%%
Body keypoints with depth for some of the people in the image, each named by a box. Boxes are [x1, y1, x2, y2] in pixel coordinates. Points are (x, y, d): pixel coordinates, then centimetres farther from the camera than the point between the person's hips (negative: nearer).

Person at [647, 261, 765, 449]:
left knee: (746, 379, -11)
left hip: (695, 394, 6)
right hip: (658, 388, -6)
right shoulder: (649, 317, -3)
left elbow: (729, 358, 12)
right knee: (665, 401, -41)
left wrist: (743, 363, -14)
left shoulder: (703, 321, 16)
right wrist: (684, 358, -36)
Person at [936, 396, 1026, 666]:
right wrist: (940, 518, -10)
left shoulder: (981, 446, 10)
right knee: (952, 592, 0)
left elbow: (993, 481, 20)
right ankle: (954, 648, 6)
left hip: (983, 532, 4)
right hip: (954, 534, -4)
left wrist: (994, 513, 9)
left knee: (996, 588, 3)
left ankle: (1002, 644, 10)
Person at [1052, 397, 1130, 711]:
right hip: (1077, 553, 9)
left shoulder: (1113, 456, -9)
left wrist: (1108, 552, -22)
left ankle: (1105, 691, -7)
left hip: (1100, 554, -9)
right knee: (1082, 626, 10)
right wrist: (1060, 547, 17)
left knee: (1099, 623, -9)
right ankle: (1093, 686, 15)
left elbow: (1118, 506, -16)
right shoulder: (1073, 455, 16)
%%
%%
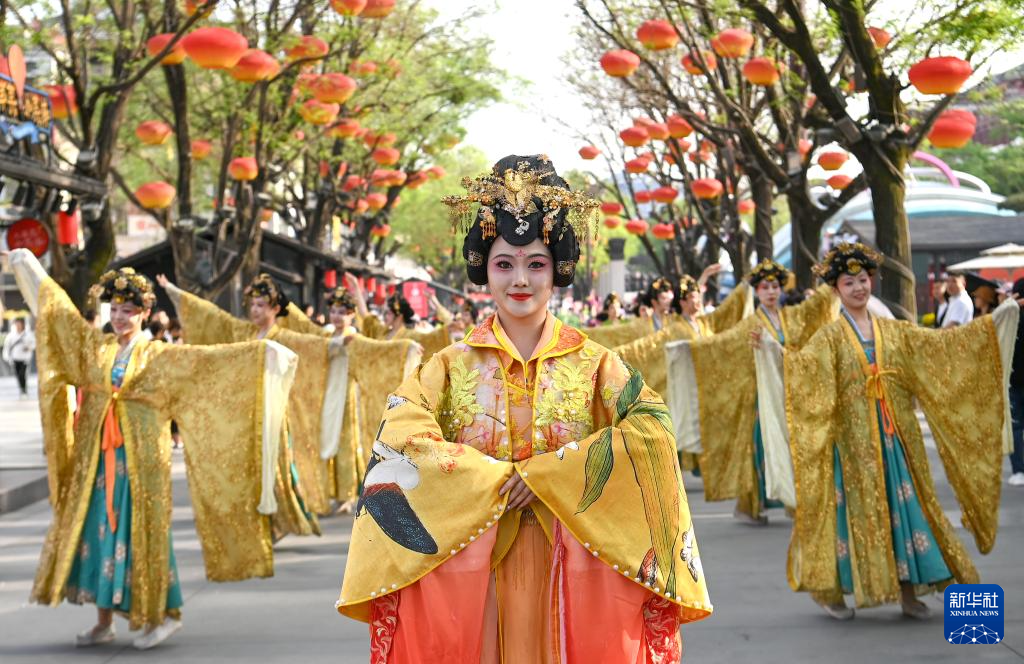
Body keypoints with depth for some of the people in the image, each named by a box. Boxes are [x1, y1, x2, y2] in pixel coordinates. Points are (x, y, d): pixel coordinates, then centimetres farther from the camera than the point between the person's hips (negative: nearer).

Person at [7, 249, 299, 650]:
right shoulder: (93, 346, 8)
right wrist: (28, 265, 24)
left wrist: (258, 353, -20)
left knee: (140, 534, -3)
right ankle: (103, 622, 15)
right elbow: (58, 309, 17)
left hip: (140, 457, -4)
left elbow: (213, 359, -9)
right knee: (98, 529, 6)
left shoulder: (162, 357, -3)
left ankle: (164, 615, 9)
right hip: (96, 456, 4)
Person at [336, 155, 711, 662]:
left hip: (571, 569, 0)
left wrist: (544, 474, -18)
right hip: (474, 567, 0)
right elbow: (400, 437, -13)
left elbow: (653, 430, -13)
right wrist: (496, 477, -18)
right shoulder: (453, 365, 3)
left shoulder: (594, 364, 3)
%%
%%
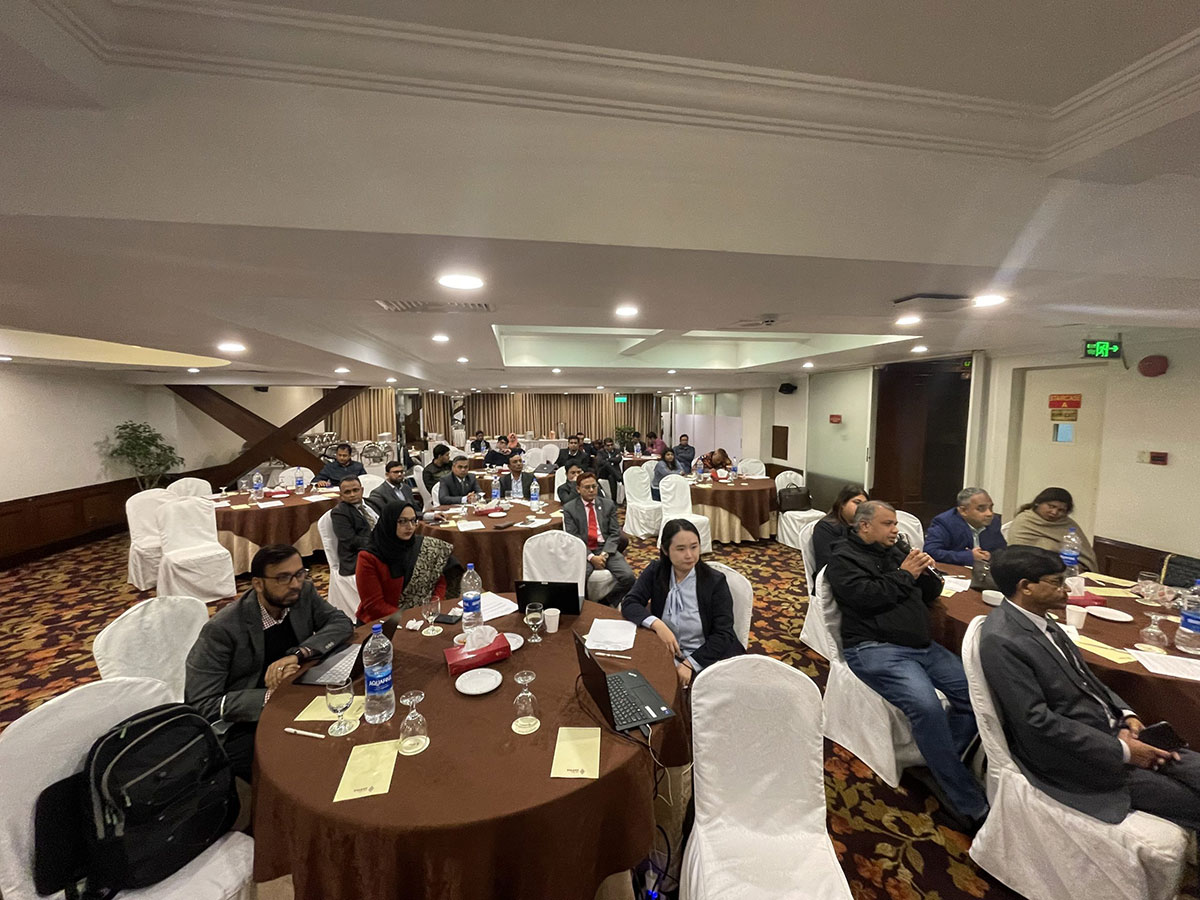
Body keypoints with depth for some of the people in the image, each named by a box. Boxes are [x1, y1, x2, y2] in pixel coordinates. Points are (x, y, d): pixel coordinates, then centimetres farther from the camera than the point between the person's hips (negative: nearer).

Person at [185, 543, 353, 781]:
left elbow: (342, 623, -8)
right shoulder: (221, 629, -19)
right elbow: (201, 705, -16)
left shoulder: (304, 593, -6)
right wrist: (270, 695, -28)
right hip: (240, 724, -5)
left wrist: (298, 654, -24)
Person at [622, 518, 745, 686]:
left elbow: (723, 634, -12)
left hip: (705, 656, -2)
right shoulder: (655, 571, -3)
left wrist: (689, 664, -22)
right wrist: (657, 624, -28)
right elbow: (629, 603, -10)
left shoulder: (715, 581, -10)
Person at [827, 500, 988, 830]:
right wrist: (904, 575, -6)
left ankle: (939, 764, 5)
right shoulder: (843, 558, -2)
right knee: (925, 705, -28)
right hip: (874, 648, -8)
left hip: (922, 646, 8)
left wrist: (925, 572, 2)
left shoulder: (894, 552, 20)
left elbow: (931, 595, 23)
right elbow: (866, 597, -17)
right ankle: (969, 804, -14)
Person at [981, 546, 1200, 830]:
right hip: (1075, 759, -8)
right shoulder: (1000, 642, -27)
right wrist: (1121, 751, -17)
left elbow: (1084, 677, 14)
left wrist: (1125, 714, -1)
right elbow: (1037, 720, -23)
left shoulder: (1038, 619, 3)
%%
Identify every line in the entries above that contains the word "knee", and copy each of those lines in full.

▶ [Solution to the problem]
left knee: (746, 379, -11)
right knee: (665, 401, -41)
right knee: (952, 592, 0)
left knee: (996, 588, 3)
right knee: (1082, 626, 10)
left knee: (1099, 623, -9)
left knee: (140, 534, -3)
right knee: (98, 529, 6)
right knee: (925, 705, -28)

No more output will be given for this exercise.